Preparations underway in Sendai, Japan, for of the Third World Conference on Disaster Risk Reduction, which runs from 14-18 March 2015.
UNISDR/Andy McElroy
Preparations underway in Sendai, Japan, for of the Third World Conference on Disaster Risk Reduction, which runs from 14-18 March 2015.

Lessons from Japan tsunami vital to new disaster risk reduction agreement, says UN official

Three days before the opening of the Third World Conference on Disaster Risk Reduction, the head of the United Nations office dedicated to dealing with the threat posed by disasters took part today in a ceremony of solemn remembrance in Tokyo for those who died in the Great East Japan Earthquake and Tsunami of 11 March 2011.

“We think today of all those who lost their lives in the tsunami and all those who continue to re-build their lives four years later,” said Margareta Wahlström, the head of the UN Office for Disaster Risk Reduction (UNISDR).

“The learning from that tragic event has helped in the development of a robust new agreement on disaster risk reduction which will be adopted at the Third UN World Conference on Disaster Risk Reduction,” she added in a news release.

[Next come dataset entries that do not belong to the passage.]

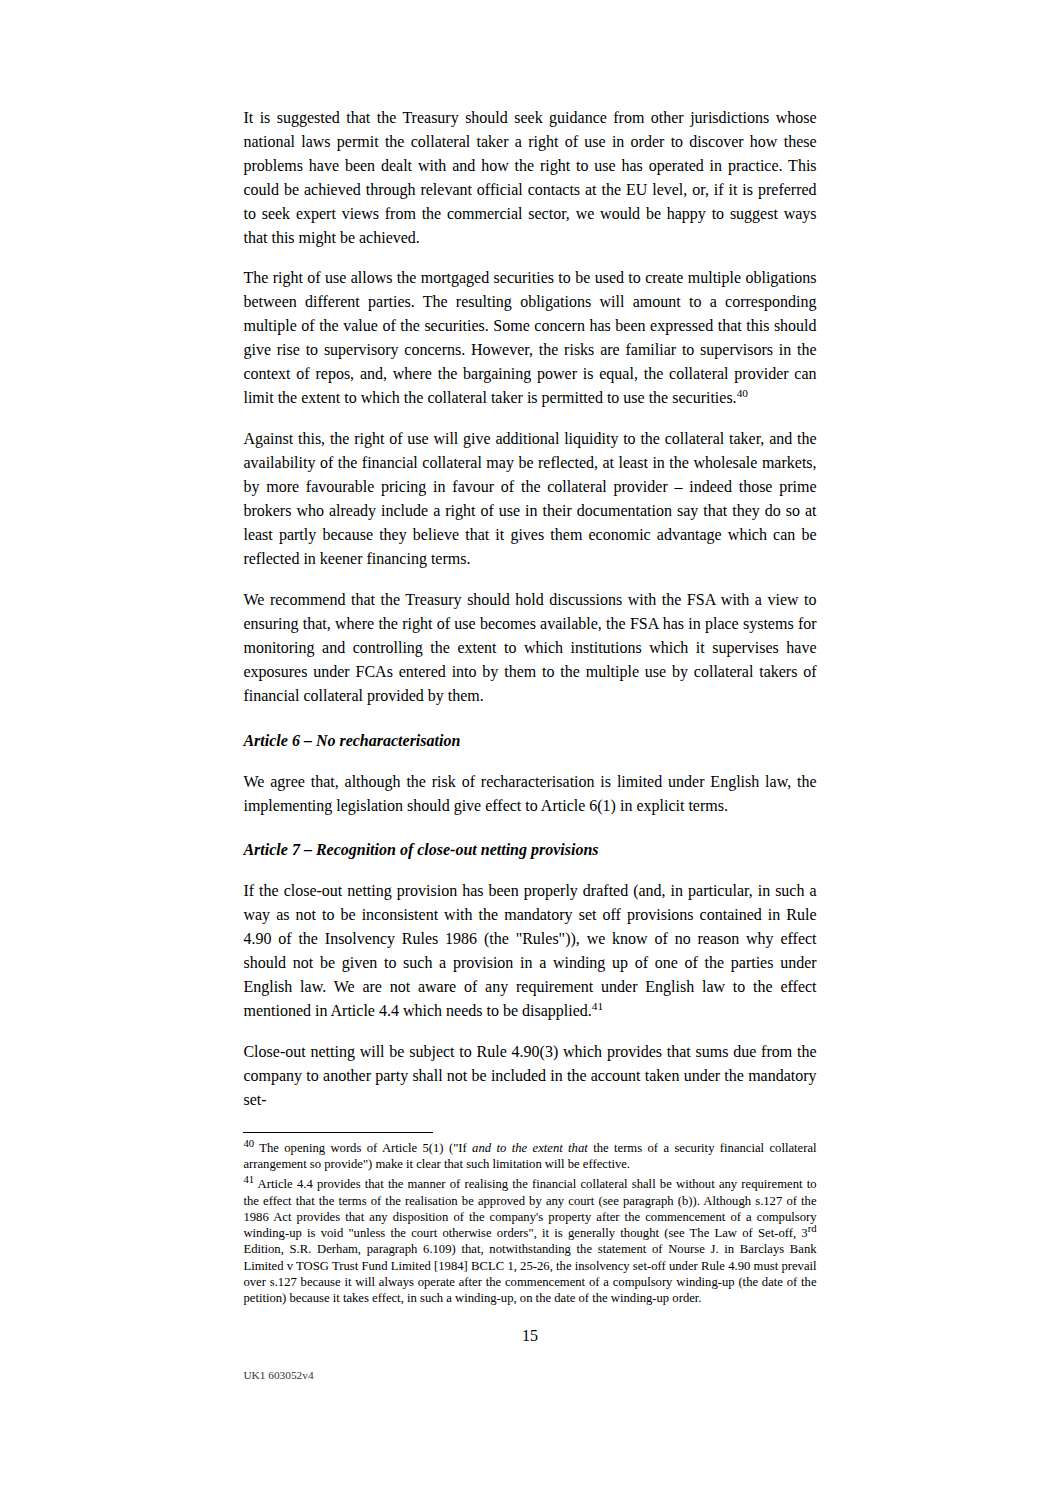It is suggested that the Treasury should seek guidance from other jurisdictions whose national laws permit the collateral taker a right of use in order to discover how these problems have been dealt with and how the right to use has operated in practice. This could be achieved through relevant official contacts at the EU level, or, if it is preferred to seek expert views from the commercial sector, we would be happy to suggest ways that this might be achieved.
The right of use allows the mortgaged securities to be used to create multiple obligations between different parties. The resulting obligations will amount to a corresponding multiple of the value of the securities. Some concern has been expressed that this should give rise to supervisory concerns. However, the risks are familiar to supervisors in the context of repos, and, where the bargaining power is equal, the collateral provider can limit the extent to which the collateral taker is permitted to use the securities.40
Against this, the right of use will give additional liquidity to the collateral taker, and the availability of the financial collateral may be reflected, at least in the wholesale markets, by more favourable pricing in favour of the collateral provider – indeed those prime brokers who already include a right of use in their documentation say that they do so at least partly because they believe that it gives them economic advantage which can be reflected in keener financing terms.
We recommend that the Treasury should hold discussions with the FSA with a view to ensuring that, where the right of use becomes available, the FSA has in place systems for monitoring and controlling the extent to which institutions which it supervises have exposures under FCAs entered into by them to the multiple use by collateral takers of financial collateral provided by them.
Article 6 – No recharacterisation
We agree that, although the risk of recharacterisation is limited under English law, the implementing legislation should give effect to Article 6(1) in explicit terms.
Article 7 – Recognition of close-out netting provisions
If the close-out netting provision has been properly drafted (and, in particular, in such a way as not to be inconsistent with the mandatory set off provisions contained in Rule 4.90 of the Insolvency Rules 1986 (the "Rules")), we know of no reason why effect should not be given to such a provision in a winding up of one of the parties under English law. We are not aware of any requirement under English law to the effect mentioned in Article 4.4 which needs to be disapplied.41
Close-out netting will be subject to Rule 4.90(3) which provides that sums due from the company to another party shall not be included in the account taken under the mandatory set-
40 The opening words of Article 5(1) ("If and to the extent that the terms of a security financial collateral arrangement so provide") make it clear that such limitation will be effective.
41 Article 4.4 provides that the manner of realising the financial collateral shall be without any requirement to the effect that the terms of the realisation be approved by any court (see paragraph (b)). Although s.127 of the 1986 Act provides that any disposition of the company's property after the commencement of a compulsory winding-up is void "unless the court otherwise orders", it is generally thought (see The Law of Set-off, 3rd Edition, S.R. Derham, paragraph 6.109) that, notwithstanding the statement of Nourse J. in Barclays Bank Limited v TOSG Trust Fund Limited [1984] BCLC 1, 25-26, the insolvency set-off under Rule 4.90 must prevail over s.127 because it will always operate after the commencement of a compulsory winding-up (the date of the petition) because it takes effect, in such a winding-up, on the date of the winding-up order.
15
UK1 603052v4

At the Conference, which will begin on Saturday in the Japanese city of Sendai, will see the adoption of a successor agreement to the Hyogo Framework for Action, which was agreed by governments 10 years ago in the wake of the Indian Ocean tsunami.

A key focus of the new framework will be on reducing mortality and economic losses by agreeing on measures to bring down existing levels of risk and to avoid creation of new risks, according to UNISDR.

Over the last ten years some 700,000 people have died in disaster events; 1.7 billion people have been affected; and reported economic losses from major disaster events stand at $1.4 trillion.

A Preparatory Committee meeting will take place on Friday to discuss the current text of the new agreement, which places a strong emphasis on tackling the underlying drivers of risk such as poverty, climate change, eco-system decline, bad urban planning, land use and risk governance.